Golden left the music world in 1997 and worked a job at a Finnish paper mill before returning to the US. He earned a degree from Williams College and while there he joined the National Ski Patrol and started a jazz trio with Leehom Wang.
Country, Folk and Rock Years, 2004-present
Golden resurfaced on the music scene during the Summer of 2004, where he toured the festival circuit playing a guitar and mandolin-based repertoire of folk and blues-inspired pieces. In 2004 and 2005, the Future of Music Coalition awarded him with back-to-back Fellowships and a review from Entertainment Today led to a meeting with Dylan/Cash producer, Bob Johnston. Johnston, having just left a decades-long tenure at Columbia Records, lauded Golden's songwriting and invited him to record for his new label, JAM.
Golden's career got another boost after Nuvo Newsweekly chose his improvisational encore performance as the highlight of the 2004 Midwest Music Summit. His collaborators at that performance, Chicago's Shelley Miller and New York's Jeremiah Birnbaum, toured with him on and off in 2005 alongside Chicago's Kara Kulpa and Samantha Twigg Johnson. The group called themselves Mercy Driver. Although Mercy Driver only lasted for less than a year, Golden continued to tour through 2005 with individual members of Mercy Driver, while taking breaks to record his debut album in New Orleans. Golden also played a shows with Summer (singer) at the Bowery Poetry Club in NYC and The Underground in Philadelphia, PA.

(Source records)
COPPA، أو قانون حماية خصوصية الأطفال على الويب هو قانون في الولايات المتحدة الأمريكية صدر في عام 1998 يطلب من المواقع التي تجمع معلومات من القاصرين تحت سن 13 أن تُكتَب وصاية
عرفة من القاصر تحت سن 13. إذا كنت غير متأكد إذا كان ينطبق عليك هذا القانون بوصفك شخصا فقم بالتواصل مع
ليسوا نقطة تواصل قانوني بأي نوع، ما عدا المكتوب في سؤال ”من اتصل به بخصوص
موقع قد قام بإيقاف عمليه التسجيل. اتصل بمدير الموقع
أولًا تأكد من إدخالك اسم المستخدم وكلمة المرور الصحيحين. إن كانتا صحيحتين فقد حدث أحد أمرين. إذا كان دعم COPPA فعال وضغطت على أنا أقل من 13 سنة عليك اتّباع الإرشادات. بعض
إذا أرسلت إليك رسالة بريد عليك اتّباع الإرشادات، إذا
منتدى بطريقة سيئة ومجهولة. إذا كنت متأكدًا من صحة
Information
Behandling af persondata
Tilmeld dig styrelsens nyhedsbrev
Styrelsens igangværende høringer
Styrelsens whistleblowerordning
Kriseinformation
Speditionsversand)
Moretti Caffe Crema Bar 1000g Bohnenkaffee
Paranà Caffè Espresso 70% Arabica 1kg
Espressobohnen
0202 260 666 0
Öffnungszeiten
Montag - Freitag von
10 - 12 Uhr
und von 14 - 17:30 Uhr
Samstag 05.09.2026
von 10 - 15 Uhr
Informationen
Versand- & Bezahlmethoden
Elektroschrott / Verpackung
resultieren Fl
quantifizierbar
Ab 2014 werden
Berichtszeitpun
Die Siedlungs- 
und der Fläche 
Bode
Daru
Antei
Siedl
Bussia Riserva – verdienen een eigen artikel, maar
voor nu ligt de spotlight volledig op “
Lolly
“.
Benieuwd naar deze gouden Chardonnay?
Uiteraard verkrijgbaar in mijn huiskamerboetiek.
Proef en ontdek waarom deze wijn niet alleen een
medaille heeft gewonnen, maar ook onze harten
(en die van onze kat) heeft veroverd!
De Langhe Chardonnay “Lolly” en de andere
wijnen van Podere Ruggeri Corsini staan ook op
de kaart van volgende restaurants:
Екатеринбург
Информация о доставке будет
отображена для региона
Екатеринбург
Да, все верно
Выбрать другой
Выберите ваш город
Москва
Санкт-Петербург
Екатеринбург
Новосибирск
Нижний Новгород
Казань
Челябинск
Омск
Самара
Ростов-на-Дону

Things to do
A. Name every musician the passage on Golden's music career says toured with him in 2005.
B. Extend the passage on Golden's music career past its final sentence.
The records have no connection to the passage on Golden's music career.

Task-by-task outputs
A. Shelley Miller, Jeremiah Birnbaum, Kara Kulpa, Samantha Twigg Johnson

B.
What was to be his debut album as a singer-songwriter, Wake To These Satellites, was never released. A studio error brought the backups to New Orleans in late August 2005 and the album was lost during the floods that followed Katrina. In its place, the dark folk album How To Breathe, was self-released in early 2006 and propelled a more modest tour, but one that saw Golden as a headliner at that summer's Cutting Edge (New Orleans) and Dewey Beach (Delaware) Americana Festivals.
In the Fall of 2006, Golden ended his 2-year tour and returned to the studio. Throughout 2008, Golden has turned up with several different bands supporting him, playing under pseudonyms like Greyeye and The Diesel Blues.
Awards
In 2001, he was awarded a Fulbright Fellowship. In 2004 and 2005, he was awarded a Future of Music Scholarship.
Film Work, 2003-Present
In 2003, Dave Golden began a professional association with director, Adam Salky. Dave's music was used in 2003's Freddy Anxiety and he scored 2004's Sometimes the Neighbor for piano and cello. In 2006, Golden penned "Pillbox," as a closing song for Jenise Treuting's Japanese film, Invitations and Ultimatums. In 2008, he returned to working with Salky, this time as music supervisor for Dare. The following year, Golden was music supervisor on Ten Years Later and Night Catches Us.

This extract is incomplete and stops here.